Милосердные наши матушки,
Помогите нам, несчастненьким,
Много горя повидавшим!
Выносите, родные, во имя Христа,
Кто что может сюда,
Бедным странничкам, побродяжничкам.
Помогите, родные: золотой венец вы получите
На том свете, а на нынешнем
Поминать в тюрьмах будем мы
Вас, наши родные.
Песня стихает на долгой жалобной ноте. «Занавес» отдергивают. Спектакль начался.
Для начала идет сцена: «Опять Петр Иванович!»
Из-за грязной занавески, долженствующей изображать ширмы, появляется традиционный Петрушка.
Плут, проказник, озорник и безобразник – даже бедный Петрушка, попав в каторгу, «осахалинился».
Всюду и везде, по всей Руси он только плутует и мошенничает, покупает и не платит, дерется и надувает квартального.
Здесь он еще и отцеубийца.
Это уже не веселый Петрушка свободной Руси, это мрачный герой каторги.
Из-за занавески показывается старик, его отец.
– Давай, сынок, денег!
– А много тебе? – пищит Петрушка.
– Да хоть рублей двадцать!
– Двадцать! На вот тебе! Получай! Он наотмашь ударяет старика палкой по голове.
– Раз… два… три… четыре… – отсчитывает Петрушка.
Старик падает и перевешивается через ширму. Петрушка продолжает его бить лежачего.
– Да ведь ты его убил! – раздается за ширмой голос хозяина.
– Зачем купил – свой, доморощенный! – острит Петрушка.
Это вызывает взрыв хохота всей аудитории.
– Не купил, а убил, – продолжает хозяин. – Мертвый он.
– Тятенька, вставай! – теребит Петрушка отца под непрекращающийся смех публики. – Будет дурака-то валять! Вставай! На работу пора!
– А ведь и впрямь убил! – решает наконец Петрушка и вдруг начинает выть в голос, как в деревнях бабы воют по покойникам: «Родимый ты мой батюшка-а-а! На кого ты меня спо-ки-и-нул! Остался я теперь один одинешене-ек, горьким сиро-ти-и-нушкой».

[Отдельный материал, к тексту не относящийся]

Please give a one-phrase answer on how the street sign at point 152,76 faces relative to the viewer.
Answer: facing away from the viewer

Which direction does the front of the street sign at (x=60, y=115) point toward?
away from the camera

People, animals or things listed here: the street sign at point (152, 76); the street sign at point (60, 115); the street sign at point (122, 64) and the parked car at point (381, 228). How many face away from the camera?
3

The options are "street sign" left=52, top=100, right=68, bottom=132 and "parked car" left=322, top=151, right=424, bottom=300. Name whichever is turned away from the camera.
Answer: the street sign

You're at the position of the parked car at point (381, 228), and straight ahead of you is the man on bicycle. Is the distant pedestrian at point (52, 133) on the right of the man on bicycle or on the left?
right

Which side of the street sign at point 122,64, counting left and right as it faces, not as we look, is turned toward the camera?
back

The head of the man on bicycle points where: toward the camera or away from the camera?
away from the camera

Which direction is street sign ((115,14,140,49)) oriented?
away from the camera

Прямо восторг охватывает публику.
Стон, вой стоят в театре. Топочут ногами. Женский визгливый смех сливается с раскатистым хохотом мужчин.
Тошно делается…
Похождения кончаются тем, что является квартальный и Петрушку ссылают на Сахалин.
Прощай, Одеста,
Славный карантин!
Меня посылают
На остров Сакалин, —
поет Петрушка.
– Ловко! – вопит публика.
– Биц! – громче всех кричит какой-то подвыпивший поселенец.
Он человек образованный, в антракте нарочно громко повествует, как бывал в Москве «в Скоморохе театре», всякую камедь видал.

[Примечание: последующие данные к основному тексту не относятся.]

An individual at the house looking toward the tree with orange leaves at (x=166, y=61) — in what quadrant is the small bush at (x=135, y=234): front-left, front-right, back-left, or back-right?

«Биц» он кричит специально для меня, чтобы обратить внимание на свою образованность.
Номера, один другого «фурорнее», следуют друг за другом.

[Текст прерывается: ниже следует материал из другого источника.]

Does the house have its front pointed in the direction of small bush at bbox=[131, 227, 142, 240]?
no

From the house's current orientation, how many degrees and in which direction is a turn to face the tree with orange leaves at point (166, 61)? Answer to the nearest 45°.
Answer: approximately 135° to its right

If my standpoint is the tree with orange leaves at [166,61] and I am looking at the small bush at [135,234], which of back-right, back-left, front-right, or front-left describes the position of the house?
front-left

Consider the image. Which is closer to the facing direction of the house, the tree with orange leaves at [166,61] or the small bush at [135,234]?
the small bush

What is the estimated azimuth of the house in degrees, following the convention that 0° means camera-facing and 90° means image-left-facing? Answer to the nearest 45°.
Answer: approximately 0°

Бродяга Федоров в пестром костюме, что-то вроде костюма Арлекина, поет куплеты на мотив из «Боккачио».
Не моя в том вина…
Федоров служил когда-то при театре, был театральным парикмахером.
Он поет верно, без аккомпанемента, затрагивает местные злобы дня.
Баланду, которой не едят даже свиньи; коты, которые надо в руках, а не на ногах носить; расползающиеся по швам халаты и т. п.
Его успех идет все crescendo. Он повторяет без конца, и за каждым куплетом мой образованный зритель кричит:
– Биц!
Федоров сияет, расшаркивается, кланяется на все стороны, прижимает обе руки к сердцу.
Занавес снова отдергивают; на сцене – три сдвинутых табурета.
Сидевший вчера в кандальной Сокольский в арестантском халате читает «Записки сумасшедшего».
И что это? В этом Богом забытом, людьми проклятом уголке на меня пахнуло чем-то таким далеким отсюда…
С этой каторжной «сцены» пахнуло настоящим искусством. Этот бродяга, видимо, когда-то любил искусство, интересовался им. От его игры веет не только талантом, но и знанием сцены, – он видал хороших исполнителей и удачно подражает им.